(Study material Opens)

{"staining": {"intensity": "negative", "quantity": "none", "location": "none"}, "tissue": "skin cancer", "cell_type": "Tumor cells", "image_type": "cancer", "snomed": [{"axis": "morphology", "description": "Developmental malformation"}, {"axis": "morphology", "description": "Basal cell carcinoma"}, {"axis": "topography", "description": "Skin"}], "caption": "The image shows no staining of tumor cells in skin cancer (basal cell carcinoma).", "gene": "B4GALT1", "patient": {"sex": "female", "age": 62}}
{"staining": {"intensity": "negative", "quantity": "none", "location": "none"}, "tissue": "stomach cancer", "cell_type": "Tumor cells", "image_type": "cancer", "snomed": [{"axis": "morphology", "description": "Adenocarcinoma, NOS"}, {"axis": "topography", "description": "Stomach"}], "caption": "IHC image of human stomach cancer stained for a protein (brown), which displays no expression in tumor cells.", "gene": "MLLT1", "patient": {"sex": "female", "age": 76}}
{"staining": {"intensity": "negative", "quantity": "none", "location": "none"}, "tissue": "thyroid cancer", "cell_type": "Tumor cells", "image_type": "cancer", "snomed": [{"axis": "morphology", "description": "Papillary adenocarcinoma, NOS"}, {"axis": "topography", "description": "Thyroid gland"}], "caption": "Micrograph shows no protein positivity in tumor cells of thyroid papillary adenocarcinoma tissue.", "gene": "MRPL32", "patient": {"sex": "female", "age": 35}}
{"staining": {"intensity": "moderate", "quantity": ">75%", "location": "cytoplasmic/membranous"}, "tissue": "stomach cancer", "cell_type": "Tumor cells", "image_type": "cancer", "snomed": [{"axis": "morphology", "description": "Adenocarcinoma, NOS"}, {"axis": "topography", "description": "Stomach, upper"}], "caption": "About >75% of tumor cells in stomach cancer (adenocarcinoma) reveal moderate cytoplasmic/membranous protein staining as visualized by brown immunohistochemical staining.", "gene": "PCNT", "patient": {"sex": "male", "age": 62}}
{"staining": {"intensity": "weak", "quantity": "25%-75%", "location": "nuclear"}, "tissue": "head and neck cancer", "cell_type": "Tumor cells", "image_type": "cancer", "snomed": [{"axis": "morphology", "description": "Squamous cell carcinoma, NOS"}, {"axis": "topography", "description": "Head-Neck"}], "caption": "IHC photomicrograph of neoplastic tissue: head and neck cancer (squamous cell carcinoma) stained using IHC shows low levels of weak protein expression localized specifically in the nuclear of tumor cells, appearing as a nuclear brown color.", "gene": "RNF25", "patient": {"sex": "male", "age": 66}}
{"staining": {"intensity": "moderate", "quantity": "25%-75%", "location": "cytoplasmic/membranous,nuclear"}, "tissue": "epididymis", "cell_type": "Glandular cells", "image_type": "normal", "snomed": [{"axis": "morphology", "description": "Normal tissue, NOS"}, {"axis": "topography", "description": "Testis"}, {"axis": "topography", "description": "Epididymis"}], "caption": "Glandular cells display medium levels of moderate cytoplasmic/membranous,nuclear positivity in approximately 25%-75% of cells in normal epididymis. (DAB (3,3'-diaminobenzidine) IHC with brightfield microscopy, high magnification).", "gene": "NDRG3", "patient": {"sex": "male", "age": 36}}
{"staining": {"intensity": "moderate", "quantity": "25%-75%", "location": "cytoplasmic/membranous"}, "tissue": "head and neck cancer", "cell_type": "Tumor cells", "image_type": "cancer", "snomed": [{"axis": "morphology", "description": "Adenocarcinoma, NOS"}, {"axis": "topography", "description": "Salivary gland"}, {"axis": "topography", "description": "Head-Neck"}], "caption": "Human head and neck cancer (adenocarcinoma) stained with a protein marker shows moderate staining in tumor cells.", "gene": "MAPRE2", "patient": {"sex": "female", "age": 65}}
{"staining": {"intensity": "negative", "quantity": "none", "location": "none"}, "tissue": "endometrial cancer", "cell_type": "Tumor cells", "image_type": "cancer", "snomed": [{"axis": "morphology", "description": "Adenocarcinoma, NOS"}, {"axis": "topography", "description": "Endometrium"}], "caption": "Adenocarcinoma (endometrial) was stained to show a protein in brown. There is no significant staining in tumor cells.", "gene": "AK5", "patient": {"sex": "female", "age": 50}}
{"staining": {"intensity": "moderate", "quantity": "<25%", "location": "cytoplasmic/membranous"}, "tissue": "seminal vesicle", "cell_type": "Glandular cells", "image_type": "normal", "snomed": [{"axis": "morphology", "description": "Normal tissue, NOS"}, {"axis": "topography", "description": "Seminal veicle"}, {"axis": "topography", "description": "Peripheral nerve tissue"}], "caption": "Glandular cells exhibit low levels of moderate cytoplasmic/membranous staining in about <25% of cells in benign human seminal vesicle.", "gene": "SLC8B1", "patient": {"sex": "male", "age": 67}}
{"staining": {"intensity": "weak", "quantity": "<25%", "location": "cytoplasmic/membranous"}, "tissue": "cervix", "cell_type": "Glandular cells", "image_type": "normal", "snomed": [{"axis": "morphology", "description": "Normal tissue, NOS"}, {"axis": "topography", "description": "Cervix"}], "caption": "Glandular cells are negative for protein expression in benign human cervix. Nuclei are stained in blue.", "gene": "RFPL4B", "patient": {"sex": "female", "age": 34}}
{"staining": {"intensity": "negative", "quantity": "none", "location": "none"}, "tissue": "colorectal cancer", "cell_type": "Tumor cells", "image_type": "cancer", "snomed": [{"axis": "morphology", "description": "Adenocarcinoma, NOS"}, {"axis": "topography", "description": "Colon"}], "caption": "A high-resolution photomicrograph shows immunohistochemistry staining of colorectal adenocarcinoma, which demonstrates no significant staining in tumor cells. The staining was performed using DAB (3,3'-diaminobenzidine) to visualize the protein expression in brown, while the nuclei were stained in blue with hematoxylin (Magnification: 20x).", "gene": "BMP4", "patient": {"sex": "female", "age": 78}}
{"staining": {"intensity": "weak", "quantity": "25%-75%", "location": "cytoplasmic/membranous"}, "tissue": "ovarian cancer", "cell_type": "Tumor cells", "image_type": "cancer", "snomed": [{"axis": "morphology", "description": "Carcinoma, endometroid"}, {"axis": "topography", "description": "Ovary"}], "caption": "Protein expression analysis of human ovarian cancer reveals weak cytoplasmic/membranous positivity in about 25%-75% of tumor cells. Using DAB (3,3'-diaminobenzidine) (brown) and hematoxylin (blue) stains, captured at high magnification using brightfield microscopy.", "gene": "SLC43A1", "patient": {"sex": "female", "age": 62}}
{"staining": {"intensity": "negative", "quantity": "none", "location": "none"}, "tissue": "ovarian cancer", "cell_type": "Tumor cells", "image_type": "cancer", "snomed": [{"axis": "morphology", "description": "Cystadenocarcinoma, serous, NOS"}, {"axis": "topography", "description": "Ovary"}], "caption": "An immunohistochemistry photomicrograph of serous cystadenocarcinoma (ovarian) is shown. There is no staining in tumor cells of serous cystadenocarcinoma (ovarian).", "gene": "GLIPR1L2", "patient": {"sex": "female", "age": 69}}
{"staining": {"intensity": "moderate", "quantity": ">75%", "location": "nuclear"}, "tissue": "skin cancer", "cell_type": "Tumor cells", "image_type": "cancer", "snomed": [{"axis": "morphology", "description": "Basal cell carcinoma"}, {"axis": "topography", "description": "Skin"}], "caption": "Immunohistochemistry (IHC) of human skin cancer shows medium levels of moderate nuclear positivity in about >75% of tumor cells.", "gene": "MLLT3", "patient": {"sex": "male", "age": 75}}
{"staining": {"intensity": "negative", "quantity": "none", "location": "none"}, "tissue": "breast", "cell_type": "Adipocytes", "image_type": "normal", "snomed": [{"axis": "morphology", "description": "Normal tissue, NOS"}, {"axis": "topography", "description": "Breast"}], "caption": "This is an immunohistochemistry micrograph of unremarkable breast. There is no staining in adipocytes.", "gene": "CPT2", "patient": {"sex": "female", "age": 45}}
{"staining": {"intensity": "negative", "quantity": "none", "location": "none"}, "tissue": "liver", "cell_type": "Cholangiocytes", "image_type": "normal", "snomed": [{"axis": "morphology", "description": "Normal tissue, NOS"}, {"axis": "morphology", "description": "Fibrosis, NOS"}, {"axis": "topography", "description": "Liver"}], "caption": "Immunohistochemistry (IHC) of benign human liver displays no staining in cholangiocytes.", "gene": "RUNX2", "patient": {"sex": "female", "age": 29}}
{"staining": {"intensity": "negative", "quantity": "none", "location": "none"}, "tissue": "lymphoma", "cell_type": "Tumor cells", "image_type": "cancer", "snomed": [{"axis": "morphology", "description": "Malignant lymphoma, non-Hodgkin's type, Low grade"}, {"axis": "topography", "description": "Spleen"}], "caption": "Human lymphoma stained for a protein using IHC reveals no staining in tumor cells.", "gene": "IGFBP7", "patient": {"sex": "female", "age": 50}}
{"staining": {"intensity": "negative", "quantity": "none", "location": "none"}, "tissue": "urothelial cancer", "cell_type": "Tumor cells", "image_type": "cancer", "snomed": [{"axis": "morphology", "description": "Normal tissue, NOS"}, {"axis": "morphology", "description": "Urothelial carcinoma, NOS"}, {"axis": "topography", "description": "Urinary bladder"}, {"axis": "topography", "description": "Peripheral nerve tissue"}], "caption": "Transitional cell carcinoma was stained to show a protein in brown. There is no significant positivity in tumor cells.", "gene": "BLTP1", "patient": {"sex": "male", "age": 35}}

(Study material Closes)

| Problem |
Restate word for word the lines of the data above, starting at the line containing "(endometrial) was stained" and ending at the line containing "cells exhibit low", both included, and nothing more.

| Answer |
{"staining": {"intensity": "negative", "quantity": "none", "location": "none"}, "tissue": "endometrial cancer", "cell_type": "Tumor cells", "image_type": "cancer", "snomed": [{"axis": "morphology", "description": "Adenocarcinoma, NOS"}, {"axis": "topography", "description": "Endometrium"}], "caption": "Adenocarcinoma (endometrial) was stained to show a protein in brown. There is no significant staining in tumor cells.", "gene": "AK5", "patient": {"sex": "female", "age": 50}}
{"staining": {"intensity": "moderate", "quantity": "<25%", "location": "cytoplasmic/membranous"}, "tissue": "seminal vesicle", "cell_type": "Glandular cells", "image_type": "normal", "snomed": [{"axis": "morphology", "description": "Normal tissue, NOS"}, {"axis": "topography", "description": "Seminal veicle"}, {"axis": "topography", "description": "Peripheral nerve tissue"}], "caption": "Glandular cells exhibit low levels of moderate cytoplasmic/membranous staining in about <25% of cells in benign human seminal vesicle.", "gene": "SLC8B1", "patient": {"sex": "male", "age": 67}}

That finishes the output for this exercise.